# [EXTRAIT]
┌──
21La recherche collaborative engagée ici vise à comprendre ce que la démarche initiée par les artistes de La Traversée peut avoir d’émancipatrice. Les personnes impliquées dans le projet en cours « font expérience ensemble », éprouvent leur capacité politique à s’impliquer dans leur contexte, s’exposent dans un dispositif auquel elles participent et qu’elles modifient. Ce processus d’élaboration du commun est en mesure d’affecter les participants en présence par un renforcement de leur pouvoir d’agir, sans prétention dominante des uns à émanciper les autres ou à créer le pouvoir d’agir des autres. En même temps, un savoir expérientiel se constitue de l’intérieur, que les participants réfléchissent, questionnent. Tous construisent un récit (Roux, 2018) chemin faisant.
└──
# [EXERCICE PROPOSÉ A]
Pouvez-vous recopier à l'identique la liste, depuis son début jusqu'à la ligne contenant "For every layout element, output its label and", cette ligne comprise ?

# [EXTRAITS DE DONNÉES]
┌──
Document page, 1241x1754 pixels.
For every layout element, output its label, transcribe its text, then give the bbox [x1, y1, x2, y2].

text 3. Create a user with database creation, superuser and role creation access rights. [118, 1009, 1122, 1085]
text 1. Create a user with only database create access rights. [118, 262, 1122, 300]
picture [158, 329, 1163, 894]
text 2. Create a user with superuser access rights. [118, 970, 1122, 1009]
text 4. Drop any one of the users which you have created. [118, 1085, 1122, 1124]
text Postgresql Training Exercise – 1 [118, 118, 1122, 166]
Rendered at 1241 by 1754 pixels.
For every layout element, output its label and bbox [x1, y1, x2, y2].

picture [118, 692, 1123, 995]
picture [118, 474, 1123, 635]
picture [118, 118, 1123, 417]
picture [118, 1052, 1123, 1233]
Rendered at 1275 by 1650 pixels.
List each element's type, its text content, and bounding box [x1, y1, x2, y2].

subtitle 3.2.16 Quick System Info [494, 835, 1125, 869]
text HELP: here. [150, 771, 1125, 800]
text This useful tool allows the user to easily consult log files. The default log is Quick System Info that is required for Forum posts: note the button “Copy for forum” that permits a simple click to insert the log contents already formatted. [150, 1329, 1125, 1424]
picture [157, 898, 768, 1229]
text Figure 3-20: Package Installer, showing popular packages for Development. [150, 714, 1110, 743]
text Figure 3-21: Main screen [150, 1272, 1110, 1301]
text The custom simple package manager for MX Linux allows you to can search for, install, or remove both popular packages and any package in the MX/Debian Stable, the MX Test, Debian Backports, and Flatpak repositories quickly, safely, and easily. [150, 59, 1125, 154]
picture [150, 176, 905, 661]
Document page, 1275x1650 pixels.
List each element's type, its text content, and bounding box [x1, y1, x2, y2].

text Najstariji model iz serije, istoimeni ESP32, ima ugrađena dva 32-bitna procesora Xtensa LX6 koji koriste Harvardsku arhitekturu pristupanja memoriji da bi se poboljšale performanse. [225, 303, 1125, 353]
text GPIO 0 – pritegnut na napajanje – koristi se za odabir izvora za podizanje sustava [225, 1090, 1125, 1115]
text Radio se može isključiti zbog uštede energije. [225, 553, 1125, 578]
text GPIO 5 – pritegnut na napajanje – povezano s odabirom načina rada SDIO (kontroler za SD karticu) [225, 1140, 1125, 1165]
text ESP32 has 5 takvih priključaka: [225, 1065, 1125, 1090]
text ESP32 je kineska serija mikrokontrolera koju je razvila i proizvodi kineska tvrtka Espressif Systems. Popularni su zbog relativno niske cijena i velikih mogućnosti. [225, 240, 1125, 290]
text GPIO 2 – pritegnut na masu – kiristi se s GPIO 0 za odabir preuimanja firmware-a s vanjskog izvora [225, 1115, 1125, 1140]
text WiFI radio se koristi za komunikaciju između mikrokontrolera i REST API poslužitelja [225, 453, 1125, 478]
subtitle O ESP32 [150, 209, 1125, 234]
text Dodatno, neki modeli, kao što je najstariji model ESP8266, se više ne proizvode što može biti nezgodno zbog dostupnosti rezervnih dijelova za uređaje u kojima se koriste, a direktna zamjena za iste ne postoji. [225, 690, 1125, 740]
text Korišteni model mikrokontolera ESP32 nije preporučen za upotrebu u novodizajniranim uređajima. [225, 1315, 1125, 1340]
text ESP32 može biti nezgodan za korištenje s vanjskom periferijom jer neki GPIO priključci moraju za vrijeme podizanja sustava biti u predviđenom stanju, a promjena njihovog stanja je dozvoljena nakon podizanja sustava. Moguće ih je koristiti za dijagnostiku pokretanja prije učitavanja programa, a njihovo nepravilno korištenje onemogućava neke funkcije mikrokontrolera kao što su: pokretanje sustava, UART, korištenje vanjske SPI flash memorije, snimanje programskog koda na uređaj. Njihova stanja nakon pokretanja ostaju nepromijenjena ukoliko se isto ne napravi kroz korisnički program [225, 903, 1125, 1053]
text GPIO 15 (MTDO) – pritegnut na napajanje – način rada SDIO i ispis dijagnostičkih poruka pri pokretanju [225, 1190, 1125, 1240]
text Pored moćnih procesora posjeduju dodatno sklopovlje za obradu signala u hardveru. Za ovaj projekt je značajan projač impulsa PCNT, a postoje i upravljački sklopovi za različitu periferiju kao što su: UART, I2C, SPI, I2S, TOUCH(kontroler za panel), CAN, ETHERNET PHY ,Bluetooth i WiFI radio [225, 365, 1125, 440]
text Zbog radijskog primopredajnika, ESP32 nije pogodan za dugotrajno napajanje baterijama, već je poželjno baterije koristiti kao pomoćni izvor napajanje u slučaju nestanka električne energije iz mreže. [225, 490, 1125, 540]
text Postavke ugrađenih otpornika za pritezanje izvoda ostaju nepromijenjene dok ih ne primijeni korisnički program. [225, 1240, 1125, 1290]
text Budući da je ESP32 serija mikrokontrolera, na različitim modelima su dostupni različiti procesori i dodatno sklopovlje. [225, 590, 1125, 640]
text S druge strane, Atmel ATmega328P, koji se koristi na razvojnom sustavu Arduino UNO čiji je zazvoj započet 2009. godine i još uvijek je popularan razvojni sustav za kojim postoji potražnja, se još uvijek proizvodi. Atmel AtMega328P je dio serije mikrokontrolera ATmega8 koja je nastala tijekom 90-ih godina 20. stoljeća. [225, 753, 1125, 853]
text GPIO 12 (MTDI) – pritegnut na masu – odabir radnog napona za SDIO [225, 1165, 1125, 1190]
└──
# [EXERCICE PROPOSÉ B]
Pouvez-vous poursuivre l'extrait sur la recherche collaborative menée avec les artistes de La Traversée, à la suite de sa dernière phrase ?

# [BONNE RÉPONSE A]
Document page, 1241x1754 pixels.
For every layout element, output its label, transcribe its text, then give the bbox [x1, y1, x2, y2].

text 3. Create a user with database creation, superuser and role creation access rights. [118, 1009, 1122, 1085]
text 1. Create a user with only database create access rights. [118, 262, 1122, 300]
picture [158, 329, 1163, 894]
text 2. Create a user with superuser access rights. [118, 970, 1122, 1009]
text 4. Drop any one of the users which you have created. [118, 1085, 1122, 1124]
text Postgresql Training Exercise – 1 [118, 118, 1122, 166]
Rendered at 1241 by 1754 pixels.
For every layout element, output its label and bbox [x1, y1, x2, y2].

# [BONNE RÉPONSE B]
Une immersion
22Engager une immersion dans le terrain et rester attentif à ce qui émane de celui-ci, rester critique à l’égard des évidences et des présupposés qu’il cultive lui-même sur l’art, sur l’animation et sur la recherche elle-même, sont des principes d’action du chercheur. Ce dernier trouve à La Traversée une expérimentation heuristique, et chez les artistes une ouverture qui aspire ce que le terrain propose. « Liée à celle de contexte, la notion de proximité fait de l’artiste un être impliqué » écrit Paul Ardenne (2002)– Il y a une similitude avec le chercheur désireux de s’impliquer dans un processus de recherche non routinier. Les artistes se retrouvent dans une démarche sensible, compréhensive, immergée dans le terrain, inductive parce qu’elle part justement de ce terrain et des situations, pour intervenir dans un contexte de vie, en vue de participer à sa transformation, dans le respect des personnes et de l’humanité partagée avec elles.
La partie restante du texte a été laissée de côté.